++++ Excerpted records ++++

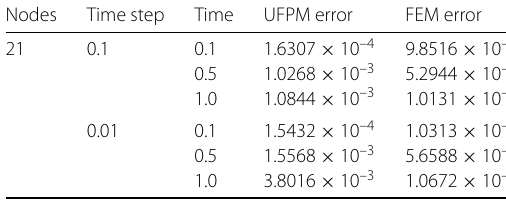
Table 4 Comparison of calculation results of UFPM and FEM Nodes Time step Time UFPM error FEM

++++
++++ Excerpted records ++++

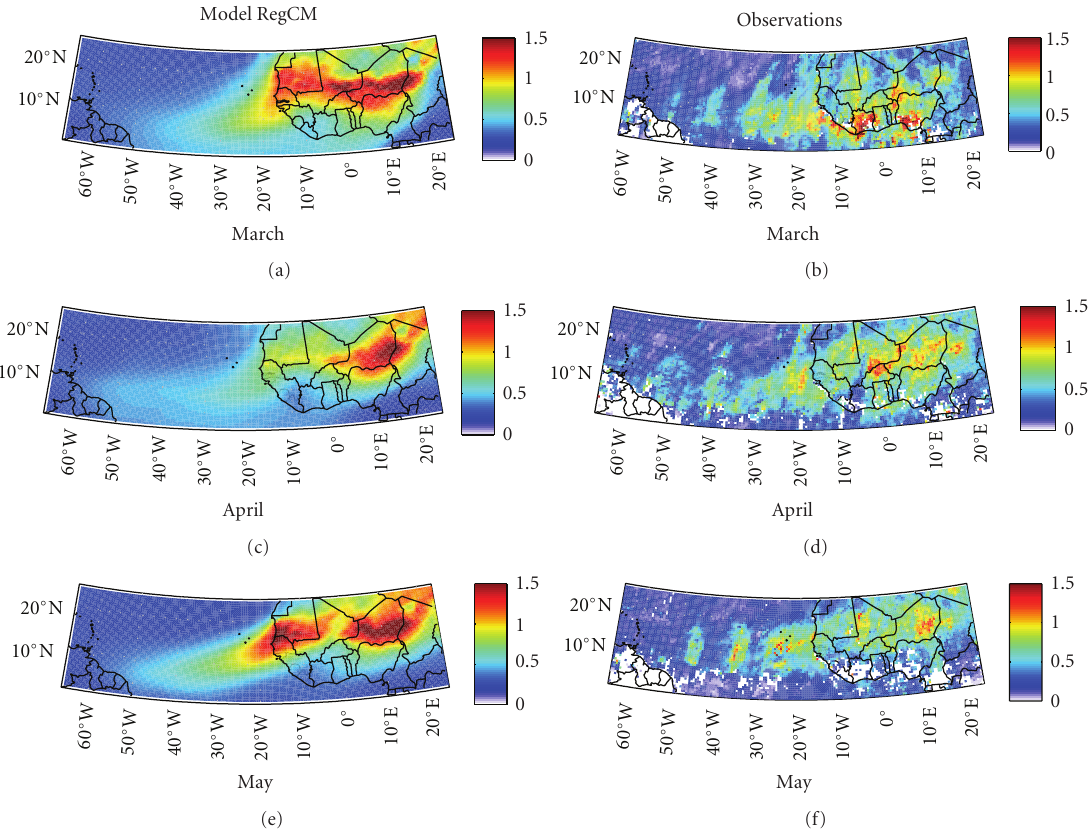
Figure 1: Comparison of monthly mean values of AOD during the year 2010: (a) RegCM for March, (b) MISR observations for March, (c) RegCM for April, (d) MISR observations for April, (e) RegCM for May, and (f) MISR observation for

++++
++++ Excerpted records ++++

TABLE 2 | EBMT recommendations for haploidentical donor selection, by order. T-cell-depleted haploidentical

++++

### Assigned task
Find every line in the records above that contains the word "Comparison", and copy each one.

### Exercise answer
Table 4 Comparison of calculation results of UFPM and FEM Nodes Time step Time UFPM error FEM
Figure 1: Comparison of monthly mean values of AOD during the year 2010: (a) RegCM for March, (b) MISR observations for March, (c) RegCM for April, (d) MISR observations for April, (e) RegCM for May, and (f) MISR observation for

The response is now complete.